Last year I invited readers to share their thoughts for a January 1, 2008 post entitled “What Did You Learn in 2007?”
Many people responded, and I’m doing it again this year.
Feel free to write one-to-three things you feel you’ve learned this year in the comments section of this post. I’m not going to give a specific restriction on their length, but please try to keep them short. Please submit them by December 28th. I’ll leave them in moderation until I include them in a January 1st post.
Also, please include a short sentence you’d like me to use to describe you.
I learned more about Web 2.0 tools, how to put together a more interesting blog, and lastly I joined Twitter which has changed the way I view my computer entirely.
And replying to my own post, I’d like to let you know that I am a kindergarten teacher from Southampton, Massachusetts, USA. http://poulingail.edublogs.org
I created my first version of an edublogs site just over a year ago and all the new learning this year is making it really shape up. I am more motivated than ever about my job and love to present our learning using the new tools. You asked what I learned this year, well how about this week? Through twitter links and reader feeds like this one, I can now use http://emoticarolers.com/ Emoticarolers from you Larry, http://www.imeem.com/ which I got through another connection(?) and brought me some video clips for a family event I’m planning, and I even created a new google doc, something I’d been slow to grab onto. So often one link brings me to another, and then another, from one connection to a new one. Every turn brings new learning opportunities and ideas. There is so much more to learn and enjoy and I’m always spreading the word about it. You provide a prodigious amount of material to read but I’m getting better at selecting the ones I need to focus on. Have a wonderful holiday season Larry.
I learned:
Twitter is an invaluable networking tool, full of great resources and connections. I had thought it to be little more than a distraction, but it has proved me wrong.
I decided that I needed to pull back from my online explorations in order to keep my focus on my family, which has meant a bit less writing. The balance is what is important.

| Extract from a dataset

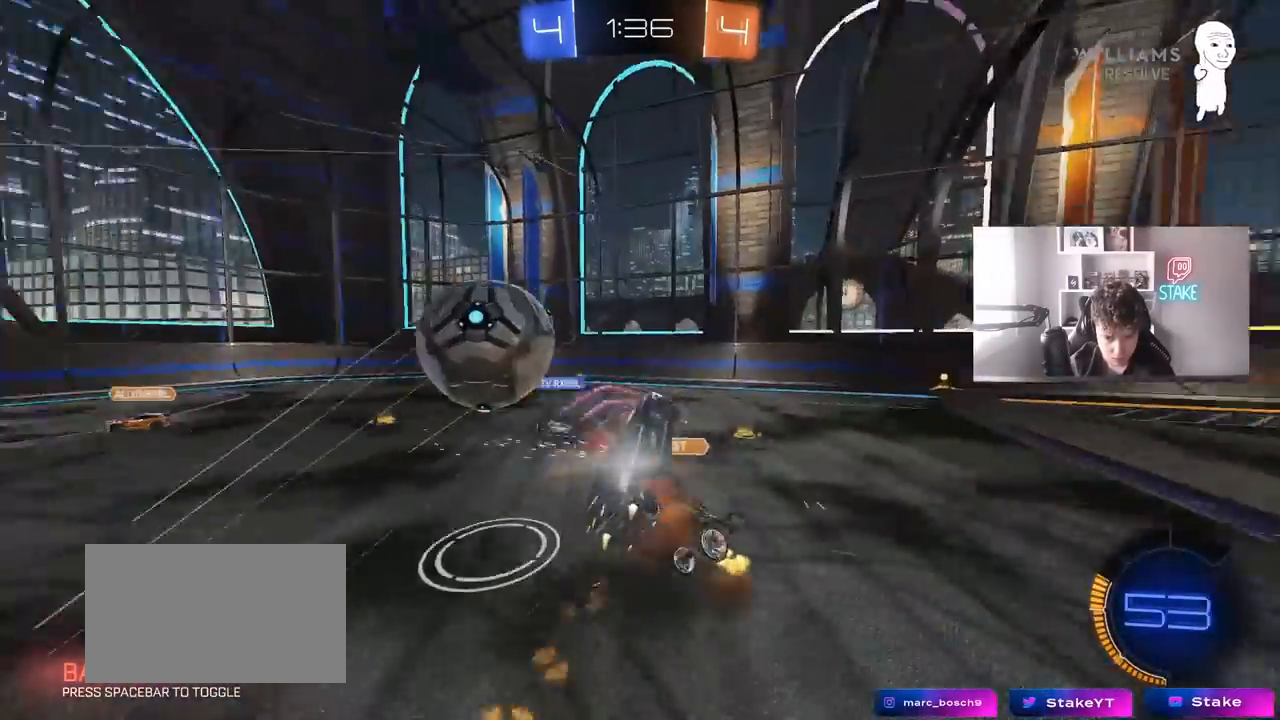
{"keys": ["a", "shift"], "mouse": [], "mouse_move": "still", "events": [[17, "s", "down"], [17, "w", "up"], [67, "mouse_left", "up"], [167, "mouse_right", "up"], [400, "s", "up"]]}
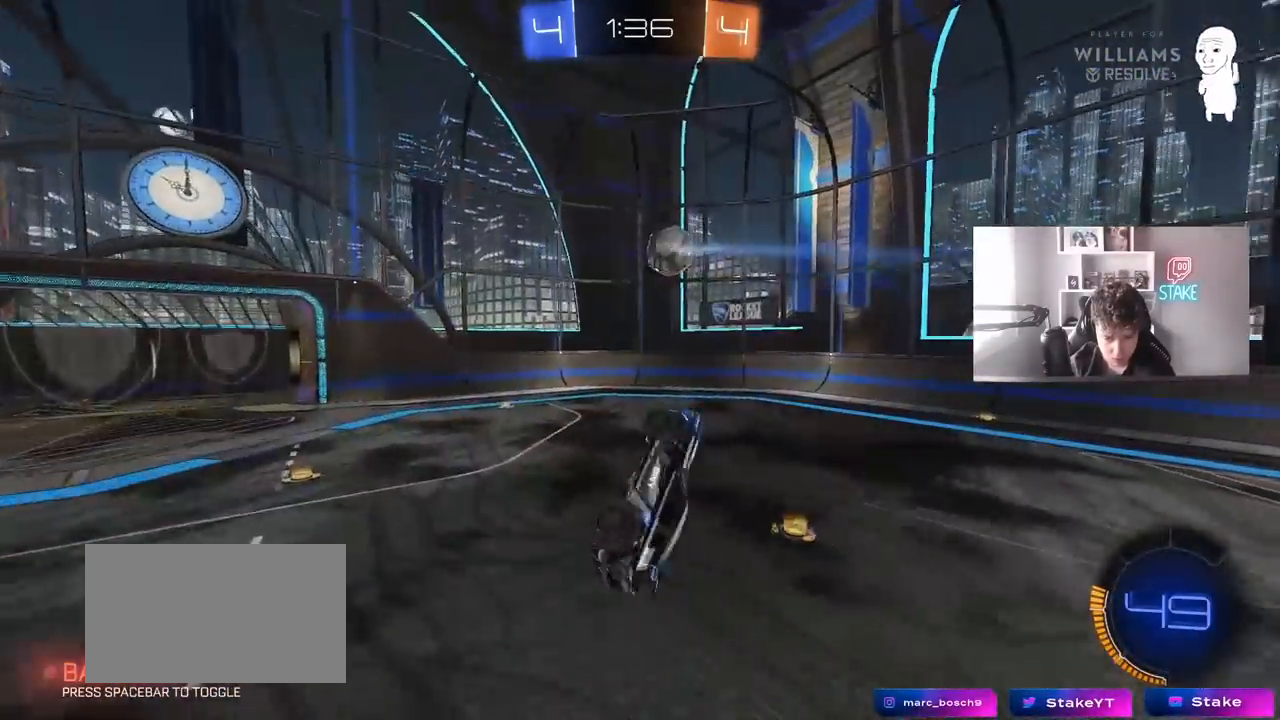
{"keys": ["a", "s"], "mouse": [], "mouse_move": "still", "events": [[83, "shift", "up"], [133, "a", "up"], [133, "w", "down"], [183, "w", "up"], [367, "s", "down"], [467, "a", "down"]]}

After a strike of inspiration this summer, I found that not only could I create my own webcomic, but I could get it published twice a week at the large regional newspaper as a way to use humor to talk about education and technology. (http://sites.google.com/site/booleansquared/)
Who I am: I teach sixth grade in Southampton, Massachusetts, and I am the technology liaison with the Western Massachusetts Writing Project. I’m interested in technology as a way to engage my students in publishing, collaboration and connecting with the world.